The bird-flu side effect no one saw coming

You may have trouble finding your perfect, plump turkey this Thanksgiving. Major suppliers like Hillshire Farms, Pilgrim’s Pride, Sara Lee, and Tyson Foods have all reported shortages.

Eggs are in short supply too. Even many food producers and restaurants are having a hard time getting eggs. The USDA lowered its forecast for egg production this year by 5.3 percent from last year.

It’s ironic.

No sooner does the government finally take eggs off their erroneous “do-not-eat” list, people can’t find enough of them to eat.

Apparently, there aren’t enough turkeys and hens laying eggs because of an epidemic of avian flu. Two years ago, migrating water fowl imported a new strain of flu from Asia into Alaska. It then spread east and south, mutating into a deadly strain along the way called highly pathogenic avian influenza (HPAI).

HPAI is also highly contagious. As a precaution, many live poultry exhibits at annual state and county fairs and farm shows have been cancelled this summer and fall.

In 1983, a similar avian flu killed 17 million chickens in Pennsylvania alone–at a cost of $65 million. At the time, I worked as a hospital pathologist in Pennsylvania. I remember, as the virus spread east to New Jersey and south to Maryland and Virginia, it killed another 15 million birds and caused large declines in revenues for poultry growers.

Today’s virus is far worse.

An Iowa turkey farmer recently testified before Congress that he lost all 56,000 turkeys on his farm last May. In July, more than eight million turkeys were killed, causing losses of more than $500 billion dollars. So far this year, more than 48 million laying hens and turkeys have died from the virus. Plus, as migrating waterfowl fly south for the winter, they could continue to spread the virus.

Poultry companies have already sustained major losses, but things may only get worse this holiday season. With fewer turkeys available to sell, poultry growers like Pilgrim’s Pride and Seaboard (butterball turkeys) will suffer.

By contrast, wild turkey populations seem to be thriving.

I grew up in Massachusetts, which people often say was the home of the first Thanksgiving. However, that honor actually belongs to Berkeley Plantation, Virginia, years before. In any case, growing up in Massachusetts, I never saw a single wild turkey. But recently, when regularly visiting Massachusetts, I have seen flocks of wild turkeys crossing the roads everywhere.

In fact, last year, with my daughter visiting for Thanksgiving weekend, I drove her to see the elementary school I attended as a child. It’s next door to the old Sanborn Mansion of the Chase and Sanborn Coffee Company. She spotted a wild turkey in the adjacent woods. She quickly found a turkey call “app” on her phone and soon we had dozens of wild turkeys flocking around our car.

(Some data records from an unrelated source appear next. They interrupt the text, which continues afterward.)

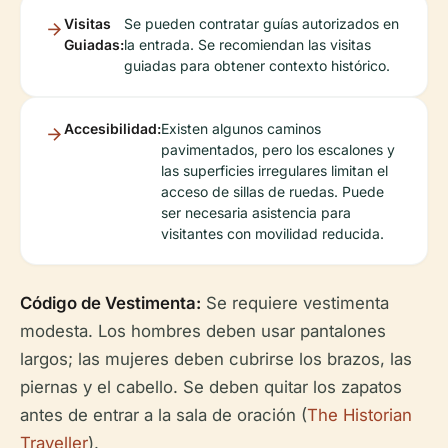
Visitas
Se pueden contratar guías autorizados en
Guiadas:
la entrada. Se recomiendan las visitas
guiadas para obtener contexto histórico.
Accesibilidad:
Existen algunos caminos
pavimentados, pero los escalones y
las superficies irregulares limitan el
acceso de sillas de ruedas. Puede
ser necesaria asistencia para
visitantes con movilidad reducida.
Código de Vestimenta:
Se requiere vestimenta
modesta. Los hombres deben usar pantalones
largos; las mujeres deben cubrirse los brazos, las
piernas y el cabello. Se deben quitar los zapatos
antes de entrar a la sala de oración (
The Historian
Traveller
).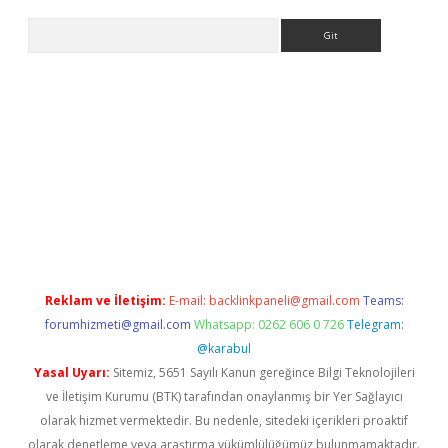
Arama
ino
Reklam ve İletişim:
E-mail:
backlinkpaneli@gmail.com
Teams:
forumhizmeti@gmail.com
Whatsapp: 0262 606 0 726
Telegram:
@karabul
Yasal Uyarı:
Sitemiz, 5651 Sayılı Kanun gereğince Bilgi Teknolojileri
ve İletişim Kurumu (BTK) tarafından onaylanmış bir Yer Sağlayıcı
olarak hizmet vermektedir. Bu nedenle, sitedeki içerikleri proaktif
olarak denetleme veya araştırma yükümlülüğümüz bulunmamaktadır.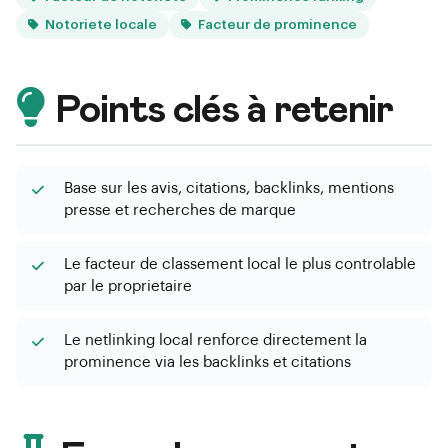
Notoriete locale
Facteur de prominence
Points clés à retenir
Base sur les avis, citations, backlinks, mentions
presse et recherches de marque
Le facteur de classement local le plus controlable
par le proprietaire
Le netlinking local renforce directement la
prominence via les backlinks et citations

And just yesterday, I was with my daughter again for her job interview in Plymouth, Massachusetts (often mistaken as the site of the first Thanksgiving). Again we found wild turkey flocks roaming on the grounds of the “living history” reconstruction at Plimouth Plantation (the historic spelling that they use there now).

My advice this Thanksgiving?

If you can’t find a typical butterball turkey, try a local, organic, farm-raised bird, or a wild-caught duck, goose, or even venison. That will put your menu closer to the actual one at the first Thanksgiving, whether in Massachusetts or Virginia.